Jan Dawson, chair of POAL, says: “We are very happy with the progress against our three-year strategy and the concentration on safety, customers, efficient operations and financial performance. 

“After the disruption of the last few years, our half-year results show this focus is paying dividends.”

Supply chain challenges

Roger Gray, chief executive officer, says the company is focused on running a safe, profitable and reliable port, and it is also advancing its commitment to sustainability and has made progress towards achieving fair returns on assets.

“We’re doing our part to resolve supply chain congestion and can see the initiatives we’ve put in place are effective,” he adds. 

“To give just one example, during the first half our container terminal throughput improved by around 3,000 TEU a week, compared to the start of the financial year.”

To strengthen New Zealand’s supply chain resilience and certainty for the long term, POAL has obtained resource consent for channel dredging and ongoing maintenance work in the past six months.

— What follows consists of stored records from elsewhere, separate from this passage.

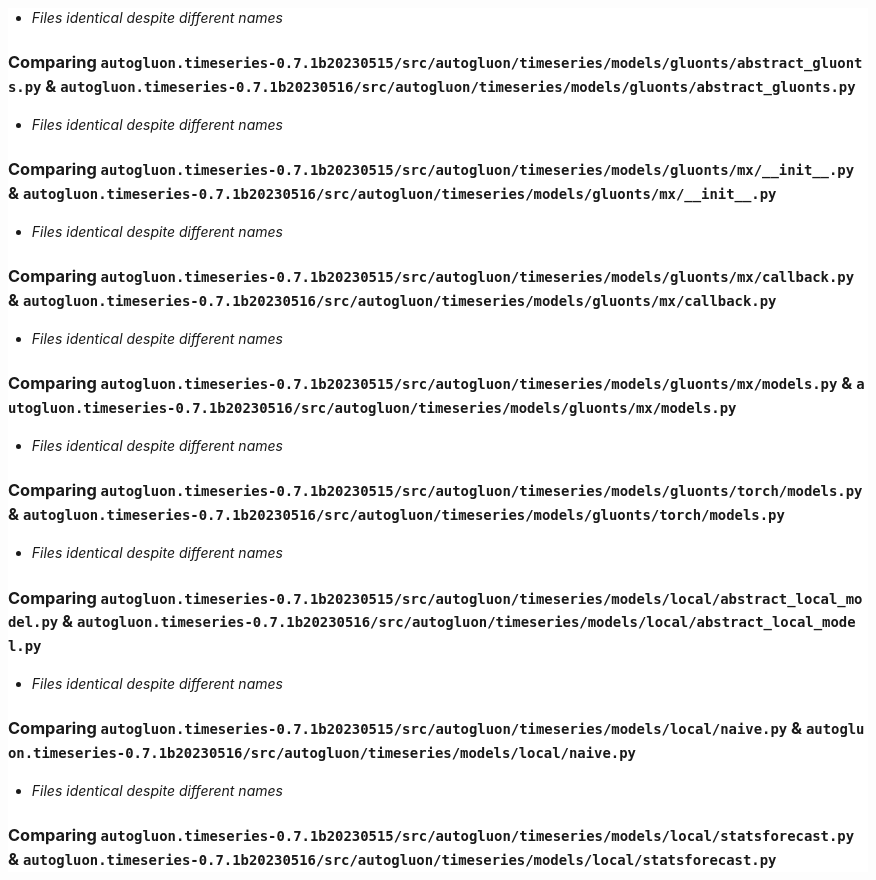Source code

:  * *Files identical despite different names*

### Comparing `autogluon.timeseries-0.7.1b20230515/src/autogluon/timeseries/models/gluonts/abstract_gluonts.py` & `autogluon.timeseries-0.7.1b20230516/src/autogluon/timeseries/models/gluonts/abstract_gluonts.py`

 * *Files identical despite different names*

### Comparing `autogluon.timeseries-0.7.1b20230515/src/autogluon/timeseries/models/gluonts/mx/__init__.py` & `autogluon.timeseries-0.7.1b20230516/src/autogluon/timeseries/models/gluonts/mx/__init__.py`

 * *Files identical despite different names*

### Comparing `autogluon.timeseries-0.7.1b20230515/src/autogluon/timeseries/models/gluonts/mx/callback.py` & `autogluon.timeseries-0.7.1b20230516/src/autogluon/timeseries/models/gluonts/mx/callback.py`

 * *Files identical despite different names*

### Comparing `autogluon.timeseries-0.7.1b20230515/src/autogluon/timeseries/models/gluonts/mx/models.py` & `autogluon.timeseries-0.7.1b20230516/src/autogluon/timeseries/models/gluonts/mx/models.py`

 * *Files identical despite different names*

### Comparing `autogluon.timeseries-0.7.1b20230515/src/autogluon/timeseries/models/gluonts/torch/models.py` & `autogluon.timeseries-0.7.1b20230516/src/autogluon/timeseries/models/gluonts/torch/models.py`

 * *Files identical despite different names*

### Comparing `autogluon.timeseries-0.7.1b20230515/src/autogluon/timeseries/models/local/abstract_local_model.py` & `autogluon.timeseries-0.7.1b20230516/src/autogluon/timeseries/models/local/abstract_local_model.py`

 * *Files identical despite different names*

### Comparing `autogluon.timeseries-0.7.1b20230515/src/autogluon/timeseries/models/local/naive.py` & `autogluon.timeseries-0.7.1b20230516/src/autogluon/timeseries/models/local/naive.py`

 * *Files identical despite different names*

### Comparing `autogluon.timeseries-0.7.1b20230515/src/autogluon/timeseries/models/local/statsforecast.py` & `autogluon.timeseries-0.7.1b20230516/src/autogluon/timeseries/models/local/statsforecast.py`
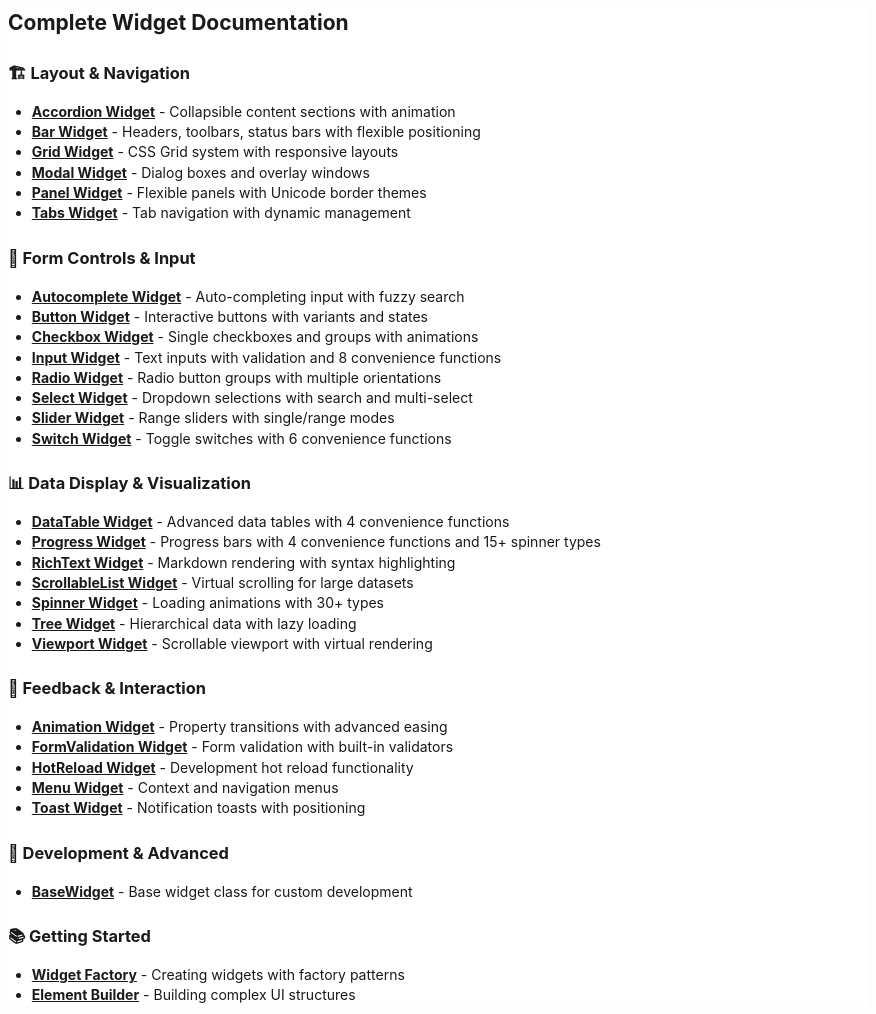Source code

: 
## Complete Widget Documentation

### 🏗️ Layout & Navigation
- **[Accordion Widget](./accordion)** - Collapsible content sections with animation
- **[Bar Widget](./bar)** - Headers, toolbars, status bars with flexible positioning
- **[Grid Widget](./grid)** - CSS Grid system with responsive layouts
- **[Modal Widget](./modal)** - Dialog boxes and overlay windows
- **[Panel Widget](./panel)** - Flexible panels with Unicode border themes
- **[Tabs Widget](./tabs)** - Tab navigation with dynamic management

### 📝 Form Controls & Input
- **[Autocomplete Widget](./autocomplete)** - Auto-completing input with fuzzy search
- **[Button Widget](./button)** - Interactive buttons with variants and states
- **[Checkbox Widget](./checkbox)** - Single checkboxes and groups with animations
- **[Input Widget](./input)** - Text inputs with validation and 8 convenience functions
- **[Radio Widget](./radio)** - Radio button groups with multiple orientations
- **[Select Widget](./select)** - Dropdown selections with search and multi-select
- **[Slider Widget](./slider)** - Range sliders with single/range modes
- **[Switch Widget](./switch)** - Toggle switches with 6 convenience functions

### 📊 Data Display & Visualization
- **[DataTable Widget](./datatable)** - Advanced data tables with 4 convenience functions
- **[Progress Widget](./progress)** - Progress bars with 4 convenience functions and 15+ spinner types
- **[RichText Widget](./rich_text)** - Markdown rendering with syntax highlighting
- **[ScrollableList Widget](./scrollable_list)** - Virtual scrolling for large datasets
- **[Spinner Widget](./spinner)** - Loading animations with 30+ types
- **[Tree Widget](./tree)** - Hierarchical data with lazy loading
- **[Viewport Widget](./viewport)** - Scrollable viewport with virtual rendering

### 🔔 Feedback & Interaction
- **[Animation Widget](./animation)** - Property transitions with advanced easing
- **[FormValidation Widget](./form_validation)** - Form validation with built-in validators
- **[HotReload Widget](./hot_reload)** - Development hot reload functionality
- **[Menu Widget](./menu)** - Context and navigation menus
- **[Toast Widget](./toast)** - Notification toasts with positioning

### 🔧 Development & Advanced
- **[BaseWidget](./base-widget)** - Base widget class for custom development

### 📚 Getting Started
- **[Widget Factory](../core/widget-factory)** - Creating widgets with factory patterns
- **[Element Builder](../core/element-builder)** - Building complex UI structures
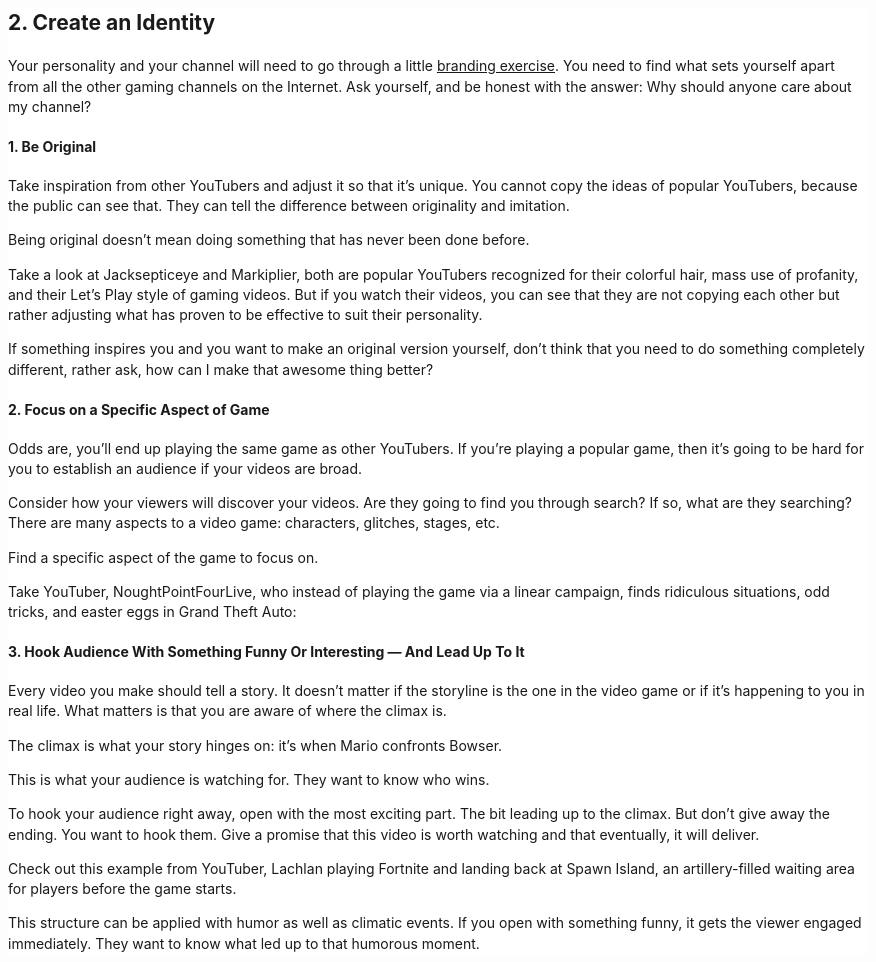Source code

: ## 2\. Create an Identity

Your personality and your channel will need to go through a little [branding exercise](https://tools.techidaily.com/wondershare/filmora/download/). You need to find what sets yourself apart from all the other gaming channels on the Internet. Ask yourself, and be honest with the answer: Why should anyone care about my channel?

#### 1. Be Original

Take inspiration from other YouTubers and adjust it so that it’s unique. You cannot copy the ideas of popular YouTubers, because the public can see that. They can tell the difference between originality and imitation.

Being original doesn’t mean doing something that has never been done before.

Take a look at Jacksepticeye and Markiplier, both are popular YouTubers recognized for their colorful hair, mass use of profanity, and their Let’s Play style of gaming videos. But if you watch their videos, you can see that they are not copying each other but rather adjusting what has proven to be effective to suit their personality.

If something inspires you and you want to make an original version yourself, don’t think that you need to do something completely different, rather ask, how can I make that awesome thing better?

#### 2. Focus on a Specific Aspect of Game

Odds are, you’ll end up playing the same game as other YouTubers. If you’re playing a popular game, then it’s going to be hard for you to establish an audience if your videos are broad.

Consider how your viewers will discover your videos. Are they going to find you through search? If so, what are they searching? There are many aspects to a video game: characters, glitches, stages, etc.

Find a specific aspect of the game to focus on.

Take YouTuber, NoughtPointFourLive, who instead of playing the game via a linear campaign, finds ridiculous situations, odd tricks, and easter eggs in Grand Theft Auto:

#### 3. Hook Audience With Something Funny Or Interesting — And Lead Up To It

Every video you make should tell a story. It doesn’t matter if the storyline is the one in the video game or if it’s happening to you in real life. What matters is that you are aware of where the climax is.

The climax is what your story hinges on: it’s when Mario confronts Bowser.

This is what your audience is watching for. They want to know who wins.

To hook your audience right away, open with the most exciting part. The bit leading up to the climax. But don’t give away the ending. You want to hook them. Give a promise that this video is worth watching and that eventually, it will deliver.

Check out this example from YouTuber, Lachlan playing Fortnite and landing back at Spawn Island, an artillery-filled waiting area for players before the game starts.

This structure can be applied with humor as well as climatic events. If you open with something funny, it gets the viewer engaged immediately. They want to know what led up to that humorous moment.
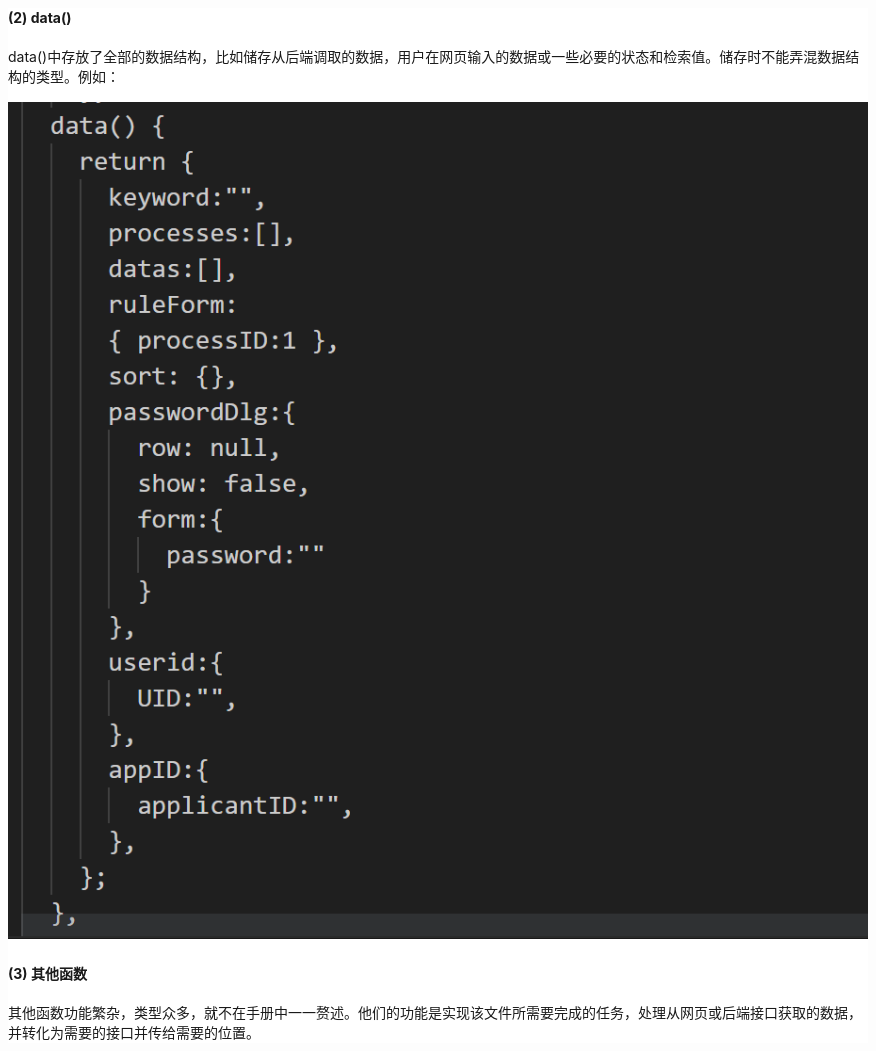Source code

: #### 		(2) data()

​			data()中存放了全部的数据结构，比如储存从后端调取的数据，用户在网页输入的数据或一些必要的状态和检索值。储存时不能弄混数据结构的类型。例如：

![](pic\image-20230716104142142.png)

#### 		(3) 其他函数

​			其他函数功能繁杂，类型众多，就不在手册中一一赘述。他们的功能是实现该文件所需要完成的任务，处理从网页或后端接口获取的数据，并转化为需要的接口并传给需要的位置。
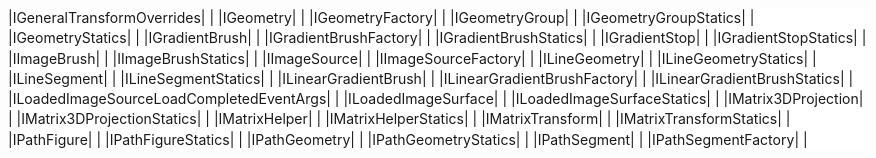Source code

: |IGeneralTransformOverrides| |
|IGeometry| |
|IGeometryFactory| |
|IGeometryGroup| |
|IGeometryGroupStatics| |
|IGeometryStatics| |
|IGradientBrush| |
|IGradientBrushFactory| |
|IGradientBrushStatics| |
|IGradientStop| |
|IGradientStopStatics| |
|IImageBrush| |
|IImageBrushStatics| |
|IImageSource| |
|IImageSourceFactory| |
|ILineGeometry| |
|ILineGeometryStatics| |
|ILineSegment| |
|ILineSegmentStatics| |
|ILinearGradientBrush| |
|ILinearGradientBrushFactory| |
|ILinearGradientBrushStatics| |
|ILoadedImageSourceLoadCompletedEventArgs| |
|ILoadedImageSurface| |
|ILoadedImageSurfaceStatics| |
|IMatrix3DProjection| |
|IMatrix3DProjectionStatics| |
|IMatrixHelper| |
|IMatrixHelperStatics| |
|IMatrixTransform| |
|IMatrixTransformStatics| |
|IPathFigure| |
|IPathFigureStatics| |
|IPathGeometry| |
|IPathGeometryStatics| |
|IPathSegment| |
|IPathSegmentFactory| |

This ensures it can service the larger vessels expected to call in the coming years.

The port is also working with supply-chain partners such as KiwiRail, trucking companies, other ports and cargo owners to manage the current congestion, recently exacerbated by Cyclone Gabrielle.

“We are in a good position and will be resuming berth windows in March 2023,” explains Gray. “Our commitment to giving shipping companies agreed vessel visit timings and container exchange volumes requires close coordination with shipping lines and other key ports.

“There will be ongoing challenges to the return to berth windows, as we’re still experiencing significant delays or congestion in other New Zealand and overseas ports, and as the North Island recovers from Cyclone Gabrielle.”